What is required: Print the listing below exactly, images excluded.
· · ·
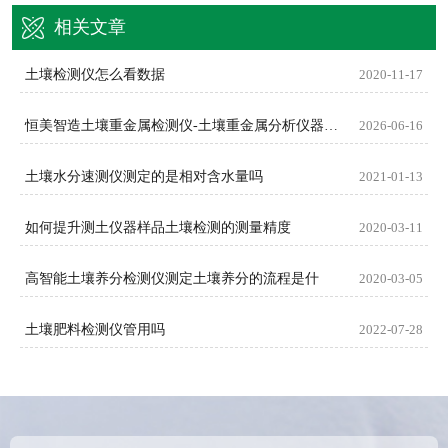
相关文章
土壤检测仪怎么看数据
2020-11-17
恒美智造土壤重金属检测仪-土壤重金属分析仪器FAQ技术问题解答
2026-06-16
土壤水分速测仪测定的是相对含水量吗
2021-01-13
如何提升测土仪器样品土壤检测的测量精度
2020-03-11
高智能土壤养分检测仪测定土壤养分的流程是什
2020-03-05
土壤肥料检测仪管用吗
2022-07-28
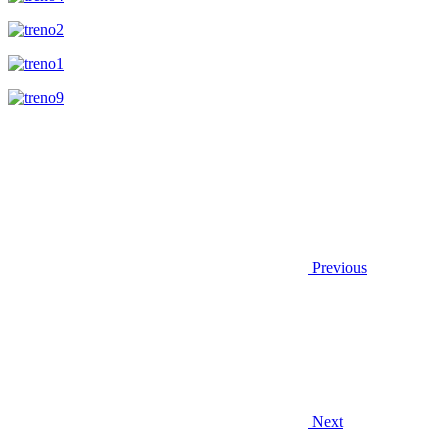
Previous
Next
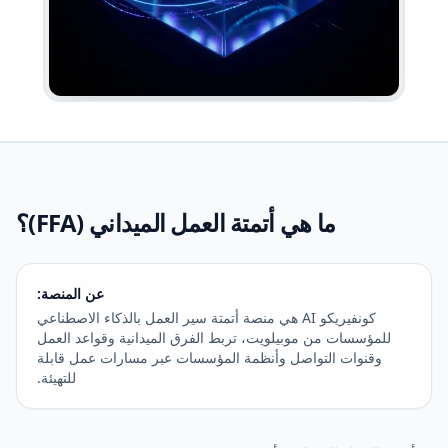
ما هي أتمتة العمل الميداني (FFA)؟
عن المنصة:
كونفيريكو AI هي منصة أتمتة سير العمل بالذكاء الاصطناعي
للمؤسسات من موبيلويت، تربط الفرق الميدانية وقواعد العمل
وقنوات التواصل وأنظمة المؤسسات عبر مسارات عمل قابلة
للتهيئة.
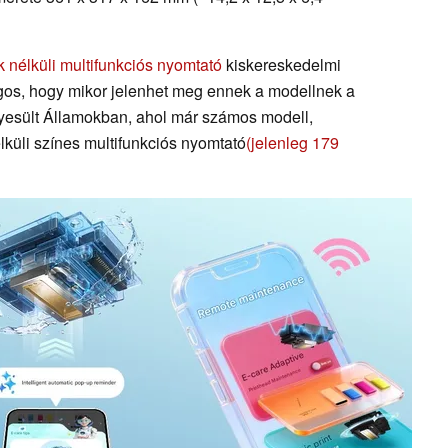
 nélküli multifunkciós nyomtató
kiskereskedelmi
gos, hogy mikor jelenhet meg ennek a modellnek a
yesült Államokban, ahol már számos modell,
küli színes multifunkciós nyomtató
(jelenleg 179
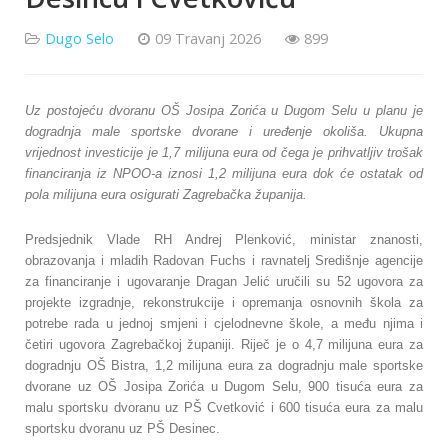
Dugo Selo
09 Travanj 2026
899
Uz postojeću dvoranu OŠ Josipa Zorića u Dugom Selu u planu je
dogradnja male sportske dvorane i uređenje okoliša. Ukupna
vrijednost investicije je 1,7 milijuna eura od čega je prihvatljiv trošak
financiranja iz NPOO-a iznosi 1,2 milijuna eura dok će ostatak od
pola milijuna eura osigurati Zagrebačka županija.
Predsjednik Vlade RH Andrej Plenković, ministar znanosti,
obrazovanja i mladih Radovan Fuchs i ravnatelj Središnje agencije
za financiranje i ugovaranje Dragan Jelić uručili su 52 ugovora za
projekte izgradnje, rekonstrukcije i opremanja osnovnih škola za
potrebe rada u jednoj smjeni i cjelodnevne škole, a među njima i
četiri ugovora Zagrebačkoj županiji.
Riječ je o 4,7 milijuna eura za
dogradnju OŠ Bistra, 1,2 milijuna eura za dogradnju male sportske
dvorane uz OŠ Josipa Zorića u Dugom Selu, 900 tisuća eura za
malu sportsku dvoranu uz PŠ Cvetković i 600 tisuća eura za malu
sportsku dvoranu uz PŠ Desinec.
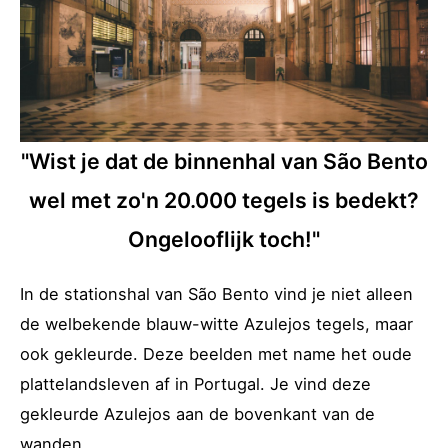
"Wist je dat de binnenhal van São Bento
wel met zo'n 20.000 tegels is bedekt?
Ongelooflijk toch!"
In de stationshal van São Bento vind je niet alleen
de welbekende blauw-witte Azulejos tegels, maar
ook gekleurde. Deze beelden met name het oude
plattelandsleven af in Portugal. Je vind deze
gekleurde Azulejos aan de bovenkant van de
wanden.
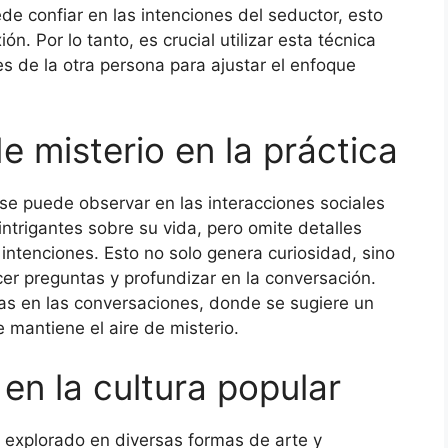
e confiar en las intenciones del seductor, esto
n. Por lo tanto, es crucial utilizar esta técnica
es de la otra persona para ajustar el enfoque
 misterio en la práctica
se puede observar en las interacciones sociales
trigantes sobre su vida, pero omite detalles
intenciones. Esto no solo genera curiosidad, sino
cer preguntas y profundizar en la conversación.
tas en las conversaciones, donde se sugiere un
e mantiene el aire de misterio.
 en la cultura popular
o explorado en diversas formas de arte y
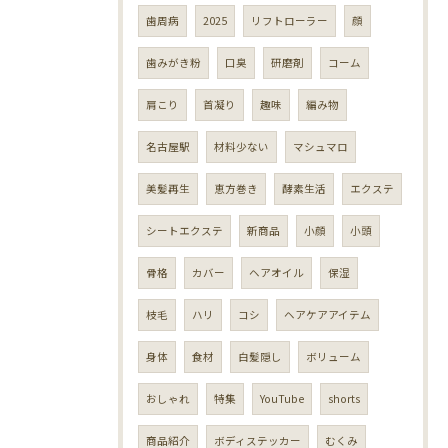
歯周病
2025
リフトローラー
顔
歯みがき粉
口臭
研磨剤
コーム
肩こり
首凝り
趣味
編み物
名古屋駅
材料少ない
マシュマロ
美髪再生
恵方巻き
酵素生活
エクステ
シートエクステ
新商品
小顔
小頭
骨格
カバー
ヘアオイル
保湿
枝毛
ハリ
コシ
ヘアケアアイテム
身体
食材
白髪隠し
ボリューム
おしゃれ
特集
YouTube
shorts
商品紹介
ボディステッカー
むくみ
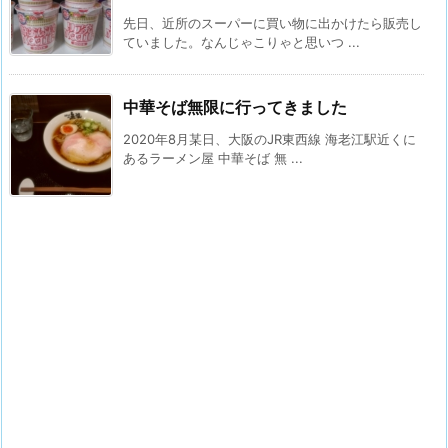
先日、近所のスーパーに買い物に出かけたら販売し
ていました。なんじゃこりゃと思いつ ...
中華そば無限に行ってきました
2020年8月某日、大阪のJR東西線 海老江駅近くに
あるラーメン屋 中華そば 無 ...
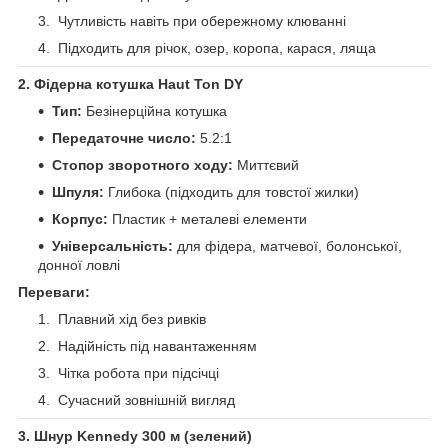
Чутливість навіть при обережному клюванні
Підходить для річок, озер, коропа, карася, ляща
2. Фідерна котушка Haut Ton DY
Тип:
Безінерційна котушка
Передаточне число:
5.2:1
Стопор зворотного ходу:
Миттєвий
Шпуля:
Глибока (підходить для товстої жилки)
Корпус:
Пластик + металеві елементи
Універсальність:
для фідера, матчевої, болонської,
донної ловлі
Переваги:
Плавний хід без ривків
Надійність під навантаженням
Чітка робота при підсічці
Сучасний зовнішній вигляд
3. Шнур Kennedy 300 м (зелений)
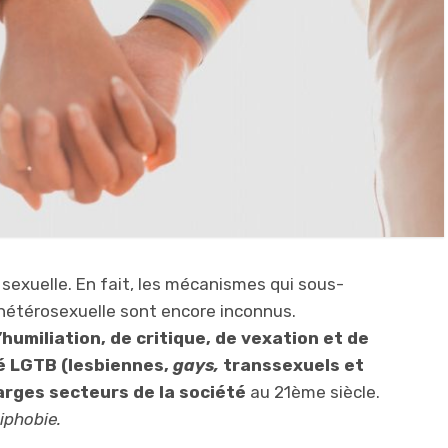
 sexuelle. En fait, les mécanismes qui sous-
 hétérosexuelle sont encore inconnus.
umiliation, de critique, de vexation et de
é LGTB (lesbiennes,
gays,
transsexuels et
arges secteurs de la société
au 21ème siècle.
iphobie.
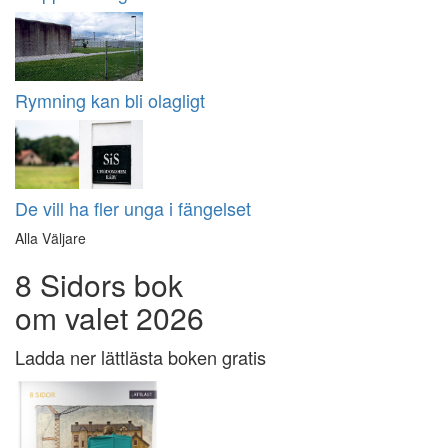
Rymning kan bli olagligt
De vill ha fler unga i fängelset
Alla Väljare
8 Sidors bok
om valet 2026
Ladda ner lättlästa boken gratis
· · ·
Result:
相关文章
土壤检测仪怎么看数据
2020-11-17
恒美智造土壤重金属检测仪-土壤重金属分析仪器FAQ技术问题解答
2026-06-16
土壤水分速测仪测定的是相对含水量吗
2021-01-13
如何提升测土仪器样品土壤检测的测量精度
2020-03-11
高智能土壤养分检测仪测定土壤养分的流程是什
2020-03-05
土壤肥料检测仪管用吗
2022-07-28
Previous
Next
ما هي أتمتة العمل الميداني (FFA)؟
عن المنصة:
كونفيريكو AI هي منصة أتمتة سير العمل بالذكاء الاصطناعي
للمؤسسات من موبيلويت، تربط الفرق الميدانية وقواعد العمل
وقنوات التواصل وأنظمة المؤسسات عبر مسارات عمل قابلة
للتهيئة.
 nélküli multifunkciós nyomtató
kiskereskedelmi
gos, hogy mikor jelenhet meg ennek a modellnek a
yesült Államokban, ahol már számos modell,
küli színes multifunkciós nyomtató
(jelenleg 179
Dugo Selo
09 Travanj 2026
899
Uz postojeću dvoranu OŠ Josipa Zorića u Dugom Selu u planu je
dogradnja male sportske dvorane i uređenje okoliša. Ukupna
vrijednost investicije je 1,7 milijuna eura od čega je prihvatljiv trošak
financiranja iz NPOO-a iznosi 1,2 milijuna eura dok će ostatak od
pola milijuna eura osigurati Zagrebačka županija.
Predsjednik Vlade RH Andrej Plenković, ministar znanosti,
obrazovanja i mladih Radovan Fuchs i ravnatelj Središnje agencije
za financiranje i ugovaranje Dragan Jelić uručili su 52 ugovora za
projekte izgradnje, rekonstrukcije i opremanja osnovnih škola za
potrebe rada u jednoj smjeni i cjelodnevne škole, a među njima i
četiri ugovora Zagrebačkoj županiji.
Riječ je o 4,7 milijuna eura za
dogradnju OŠ Bistra, 1,2 milijuna eura za dogradnju male sportske
dvorane uz OŠ Josipa Zorića u Dugom Selu, 900 tisuća eura za
malu sportsku dvoranu uz PŠ Cvetković i 600 tisuća eura za malu
sportsku dvoranu uz PŠ Desinec.
"Wist je dat de binnenhal van São Bento
wel met zo'n 20.000 tegels is bedekt?
Ongelooflijk toch!"
In de stationshal van São Bento vind je niet alleen
de welbekende blauw-witte Azulejos tegels, maar
ook gekleurde. Deze beelden met name het oude
plattelandsleven af in Portugal. Je vind deze
gekleurde Azulejos aan de bovenkant van de
wanden.
e confiar en las intenciones del seductor, esto
n. Por lo tanto, es crucial utilizar esta técnica
es de la otra persona para ajustar el enfoque
 misterio en la práctica
se puede observar en las interacciones sociales
trigantes sobre su vida, pero omite detalles
intenciones. Esto no solo genera curiosidad, sino
cer preguntas y profundizar en la conversación.
tas en las conversaciones, donde se sugiere un
e mantiene el aire de misterio.
 en la cultura popular
o explorado en diversas formas de arte y
歯周病
2025
リフトローラー
顔
歯みがき粉
口臭
研磨剤
コーム
肩こり
首凝り
趣味
編み物
名古屋駅
材料少ない
マシュマロ
美髪再生
恵方巻き
酵素生活
エクステ
シートエクステ
新商品
小顔
小頭
骨格
カバー
ヘアオイル
保湿
枝毛
ハリ
コシ
ヘアケアアイテム
身体
食材
白髪隠し
ボリューム
おしゃれ
特集
YouTube
shorts
商品紹介
ボディステッカー
むくみ
先日、近所のスーパーに買い物に出かけたら販売し
ていました。なんじゃこりゃと思いつ ...
中華そば無限に行ってきました
2020年8月某日、大阪のJR東西線 海老江駅近くに
あるラーメン屋 中華そば 無 ...
Чутливість навіть при обережному клюванні
Підходить для річок, озер, коропа, карася, ляща
2. Фідерна котушка Haut Ton DY
Тип:
Безінерційна котушка
Передаточне число:
5.2:1
Стопор зворотного ходу:
Миттєвий
Шпуля:
Глибока (підходить для товстої жилки)
Корпус:
Пластик + металеві елементи
Універсальність:
для фідера, матчевої, болонської,
донної ловлі
Переваги:
Плавний хід без ривків
Надійність під навантаженням
Чітка робота при підсічці
Сучасний зовнішній вигляд
3. Шнур Kennedy 300 м (зелений)
 sexuelle. En fait, les mécanismes qui sous-
 hétérosexuelle sont encore inconnus.
umiliation, de critique, de vexation et de
é LGTB (lesbiennes,
gays,
transsexuels et
arges secteurs de la société
au 21ème siècle.
iphobie.
Rymning kan bli olagligt
De vill ha fler unga i fängelset
Alla Väljare
8 Sidors bok
om valet 2026
Ladda ner lättlästa boken gratis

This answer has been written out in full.